Sub-cellular distribution of an anticancer drug osmocifen in human breast cancer cells MDA-MB-231 exposed 24h to 2 uM of drug. Representative distribution of osmium (Os-L), sulfur (S) and Zinc (Zinc) [6]


‘‘New Truths become evident when new tools become available’’, a famous quote from Rosalyn Sussman Yalow (Nobel Prize in Physiology and Medicine, 1977), is exemplified today by the impressive number of techniques which have provided breakthroughs in cellular machinery, such as far-field fluorescence nanoscopy or cryo-electron tomography. Extending these techniques to the X-ray domain offers unique opportunities to probe sub-cellular chemical processes. For example, soft X-ray microscopes have established capabilities in absorption contrast imaging of thick hydrated biological material in their near-native environments at spatial resolutions approaching 30 nm, well beyond those achievable with conventional visible light microscopy [1,2]. In the past decade, there has been a strong tendency in X-ray microscopy to develop alternative contrast mechanisms and spectroscopic methods, which can provide both valuable complementary information on the sample nature and/or a reduction of the necessary radiation doses [3,4]. Simultaneously, the development of high brilliance, high energy synchrotrons, coupled with advances in manufacturing technologies of focusing optics, has led to significant improvements in sub-micrometer probes for spectroscopy, diffraction and imaging applications in the hard X-rays regime (> 1 keV) and very recently opening the way to 2D/3D cryo Hard X-ray cryo-nanoprobe ID16A lead by P. Cloetens at ESRF (Figure below).
Workflow of correlative imaging with X-ray fluorescence tomography and phase contrast nanotomography to produce 3D mass concentration, mass density, and mass fraction volumes. The sample (in the present case Plasmodium falciparum-infected red blood cell)  is first put downstream of the X-ray nanoprobe to perform phase contrast nanotomography. The 3D mass density volume is obtained as a result of the tomographic reconstruction (on the right). Subsequent X-ray fluorescence scanning measurements performed with the same sample in the focus of the nanoprobe. Tomographic reconstruction yields the 3D mass concentration volumes of different elements (on the left). The two multimodal volumes were then registered to yield 3D mass fraction volumes. From [5].

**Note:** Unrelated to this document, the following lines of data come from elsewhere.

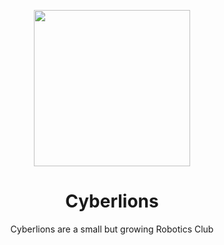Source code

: <p align="center"><img src="https://github.com/Cybertron79/DinnoNuggies/blob/main/Cyberlions.png?raw=true" height="250"></p>

<h1 align="center">Cyberlions</h1>

<p align="center">Cyberlions are a small but growing Robotics Club</p>

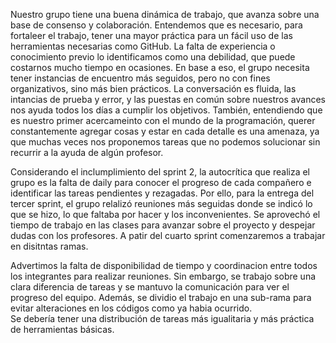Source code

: Nuestro grupo tiene una buena dinámica de trabajo, que avanza sobre una base de consenso y colaboración. Entendemos que es necesario, para fortaleer el trabajo, tener una mayor práctica para un fácil uso de las herramientas necesarias como GitHub. 
La falta de experiencia o conocimiento previo lo identificamos como una debilidad, que puede costarnos mucho tiempo en ocasiones. En base a eso, el grupo necesita tener instancias de encuentro más seguidos, pero no con fines organizativos, sino más bien prácticos. 
La conversación es fluida, las intancias de prueba y error, y las puestas en común sobre nuestros avances nos ayuda todos los días a cumplir los objetivos. 
También, entendiendo que es nuestro primer acercameinto con el mundo de la programación, querer constantemente agregar cosas y estar en cada detalle es una amenaza, ya que muchas veces nos proponemos tareas que no podemos solucionar sin recurrir a la ayuda de algún profesor.

   <!--  Tercer Sprint -->
Considerando el inclumplimiento del sprint 2, la autocrítica que realiza el grupo es la falta de daily para conocer el progreso de cada compañero e identificar las tareas pendientes y rezagadas. 
Por ello, para la entrega del tercer sprint, el grupo relalizó reuniones más seguidas donde se indicó lo que se hizo, lo que faltaba por hacer y los inconvenientes.
Se aprovechó el tiempo de trabajo en las clases para avanzar sobre el proyecto y despejar dudas con los profesores.
A patir del cuarto sprint comenzaremos a trabajar en disitntas ramas. 

<!-- Cuarto Sprint -->
Advertimos la falta de disponibilidad de tiempo y coordinacion entre todos los integrantes para realizar reuniones. Sin embargo, se trabajo sobre una clara diferencia de tareas y se mantuvo la comunicación para ver el progreso del equipo. Además, se dividio el trabajo en una sub-rama para evitar alteraciones en los códigos como ya habia ocurrido.  
Se debería tener una distribución de tareas más igualitaria y más práctica de herramientas básicas.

Living systems, for survival, depending on their ability to accumulate, release and use certain elements, particularly metal ions, to define a certain composition that is held constant within a given homeostatic state. Several essential metal ions participate in the control of numerous metabolic and signaling pathways, but their rich coordination chemistry and redox properties confer them a propensity to randomly coordinate and catalytically react inside the cell with protein sites other than those tailored for that purpose. Indeed, about one-third of all structurally characterized proteins are metalloproteins and bound metal ions or co-factors, which play a pivotal role in the structure-function relationship of proteins and other bio-molecules. In addition, all these cellular essential metals are also potentially toxic. Thus, a number of sophisticated networks of trafficking pathways are available to tightly regulate their uptake, intracellular transport, and compartmentalization, and to avoid their toxic side effects. However, in spite of all the progress made, we are still merely on the brink of understanding these processes.

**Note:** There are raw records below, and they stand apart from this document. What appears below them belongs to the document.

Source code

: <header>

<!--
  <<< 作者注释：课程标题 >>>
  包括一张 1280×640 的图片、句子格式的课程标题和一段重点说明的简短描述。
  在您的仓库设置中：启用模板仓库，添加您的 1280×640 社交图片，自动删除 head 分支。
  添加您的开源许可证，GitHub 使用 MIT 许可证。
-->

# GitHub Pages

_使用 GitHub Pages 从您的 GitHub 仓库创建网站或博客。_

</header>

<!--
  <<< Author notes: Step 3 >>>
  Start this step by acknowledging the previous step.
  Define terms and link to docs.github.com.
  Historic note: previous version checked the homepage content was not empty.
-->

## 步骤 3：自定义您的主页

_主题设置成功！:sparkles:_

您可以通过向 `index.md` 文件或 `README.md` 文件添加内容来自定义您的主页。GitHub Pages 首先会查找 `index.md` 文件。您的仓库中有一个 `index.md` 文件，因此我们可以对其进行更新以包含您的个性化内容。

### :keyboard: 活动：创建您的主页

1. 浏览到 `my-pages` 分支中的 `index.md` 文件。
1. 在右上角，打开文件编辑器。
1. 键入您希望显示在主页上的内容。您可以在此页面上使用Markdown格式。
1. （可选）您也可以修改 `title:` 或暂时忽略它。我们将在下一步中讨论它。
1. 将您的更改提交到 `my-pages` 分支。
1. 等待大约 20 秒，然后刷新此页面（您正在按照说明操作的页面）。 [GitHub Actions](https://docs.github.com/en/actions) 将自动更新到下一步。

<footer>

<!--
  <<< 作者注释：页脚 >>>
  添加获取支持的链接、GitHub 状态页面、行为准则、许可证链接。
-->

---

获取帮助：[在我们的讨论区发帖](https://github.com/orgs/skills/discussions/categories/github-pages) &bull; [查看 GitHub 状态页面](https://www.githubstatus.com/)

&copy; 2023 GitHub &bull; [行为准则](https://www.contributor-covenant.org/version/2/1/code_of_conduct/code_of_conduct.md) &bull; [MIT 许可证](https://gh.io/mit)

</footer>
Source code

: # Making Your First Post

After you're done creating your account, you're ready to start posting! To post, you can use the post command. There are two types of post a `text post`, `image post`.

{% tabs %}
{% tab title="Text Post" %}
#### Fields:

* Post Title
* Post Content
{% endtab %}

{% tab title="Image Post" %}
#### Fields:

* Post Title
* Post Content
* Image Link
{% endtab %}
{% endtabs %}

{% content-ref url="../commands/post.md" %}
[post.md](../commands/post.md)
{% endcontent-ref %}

The synchrotron micro- and nano-probe spectroscopic techniques in continuous development and progress allow a unique mesoscale capability to explore and elucidate the distribution, concentration and chemical state of metals inside tissues and cells at the organelle level. This contribution is not only highly challenging but represents important objectives in modern analytical chemistry and an essential step towards the precise understanding of some cellular physiopathological or toxicological processes.  We developed expertise in sub-cellular imaging for a better understanding of the metallobiology of biologic systems and we actively participated in the development of the synchrotron nanochemical imaging and particularly in cryo-capabilities.


under construction 


[1] C. Jacobsen, "Soft x-ray microscopy," Trends in Cell Biology, vol. 9, pp. 44-47, 1999.

[2] G. Schneider, P. Guttmann, S. Heim, S. Rehbein, F. Mueller, K. Nagashima, et al., "Three-dimensional cellular ultrastructure resolved by X-ray microscopy," Nature methods, vol. 7, p. 985, 2010.

[3] M. D. de Jonge and S. Vogt, "Hard X-ray fluorescence tomography—an emerging tool for structural visualization," Current opinion in structural biology, vol. 20, pp. 606-614, 2010.

[4] E. Lombi and J. Susini, "Synchrotron-based techniques for plant and soil science: opportunities, challenges and future perspectives," Plant and Soil, vol. 320, pp. 1-35, 2009.

[5] Y. Yang, F. Fus, A. Pacureanu, J. C. da Silva, W. De Nolf, C. Biot, S. Bohic, and P. Cloetens, "Three-Dimensional Correlative Imaging of a Malaria-Infected Cell with a Hard X-ray Nanoprobe" Analytical Chemistry 2019 91 (10), 6549-6554.